I’m sort of breaking a promise to myself by writing this, since all the talk about the recent unpleasantness at that school in Virginia is really part of the problem.

But, predictably enough (at least for those with blackened, cynical hearts), the Asian-American community is the target of new social pressures. Which is a clinically detached way of saying that things like this are going to be more common, at least for a while: a Chinese-American student (apparently, a pretty bright one – an honors student) has been taken out of Clements High School in Fort Bend, Texas, and prevented from graduating because he drew a map of the school building and put it in a computer.

Click Here to Learn More

I’m not making that up. He and his buddies were logging onto their computers and playing games using the school as a setting.

I’m also not making up the fact that, once police found the public server with the map of the school on it, they searched the boy’s room and found a hammer, which they confiscated as a weapon. There were actual swords in his room, too, but it seems like those were decorative. And, as far as I can tell, not actually involved in any mapmaking or videogame-playing activities. (Read the comments at the bottom of that last link.)

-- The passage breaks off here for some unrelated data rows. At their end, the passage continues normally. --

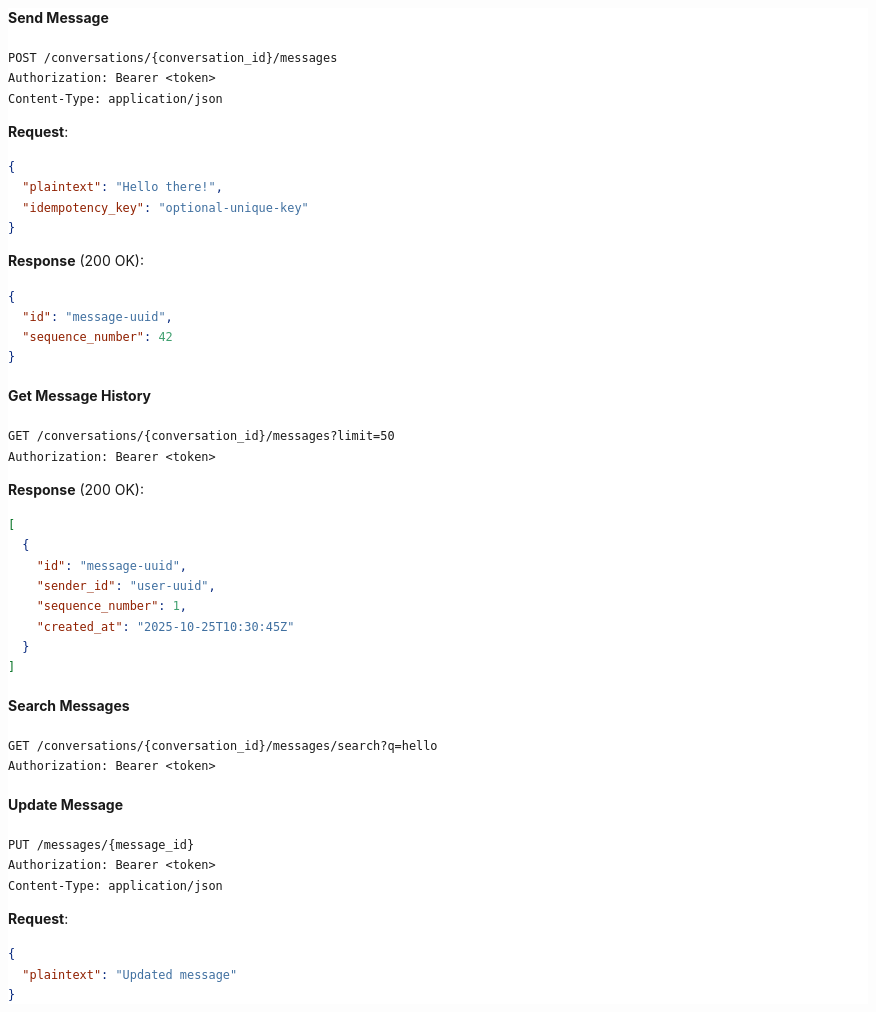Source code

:#### Send Message
```
POST /conversations/{conversation_id}/messages
Authorization: Bearer <token>
Content-Type: application/json
```

**Request**:
```json
{
  "plaintext": "Hello there!",
  "idempotency_key": "optional-unique-key"
}
```

**Response** (200 OK):
```json
{
  "id": "message-uuid",
  "sequence_number": 42
}
```

#### Get Message History
```
GET /conversations/{conversation_id}/messages?limit=50
Authorization: Bearer <token>
```

**Response** (200 OK):
```json
[
  {
    "id": "message-uuid",
    "sender_id": "user-uuid",
    "sequence_number": 1,
    "created_at": "2025-10-25T10:30:45Z"
  }
]
```

#### Search Messages
```
GET /conversations/{conversation_id}/messages/search?q=hello
Authorization: Bearer <token>
```

#### Update Message
```
PUT /messages/{message_id}
Authorization: Bearer <token>
Content-Type: application/json
```

**Request**:
```json
{
  "plaintext": "Updated message"
}
```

These are, of course, high-pressure times – the computer mapmaker is joining terrorists webcomic makers in the hot water of suspicion. But still, you can definitely see a kind of public anxiety centering on ethnic (Asian) origins here… as well as some kindhearted public gestures on behalf of the Korean community. It’s kind of heartwarming to see this kind of fundraising, on one level, but it’s also a gesture that I can’t really imagine seeing with other ethnic communities… like, say, the one in which I grew up. The one in which my children both are and are not members.

It wouldn’t be necessary for us, says the whisper in my ear.

One Response to “Oy. (On Being Chinese in America.)”

  1. xinpheld says:

    People are idiots. So one whacked-out loner, who happened to be Korean, is causing a backlash. In a way, it’s not much different than the thought crime overreactions that happened after the Columbine incident. Of course, it’s easier to discriminate against Asians because they’re an easily identifiable minority. It would have been harder to discriminate against all white male teenagers back then. Not that I see it as any justification for singling out Asians for any reason. I say ‘Asians’ and not ‘Koreans’, because Schmuck Average couldn’t tell the difference between one Asian or another, anyway. Reminds me of the stories I heard of idiots wigging out at Indians (as in people from India) after 9/11, thinking they were Arabic. But America doesn’t ned any improvements in its education system, no sir.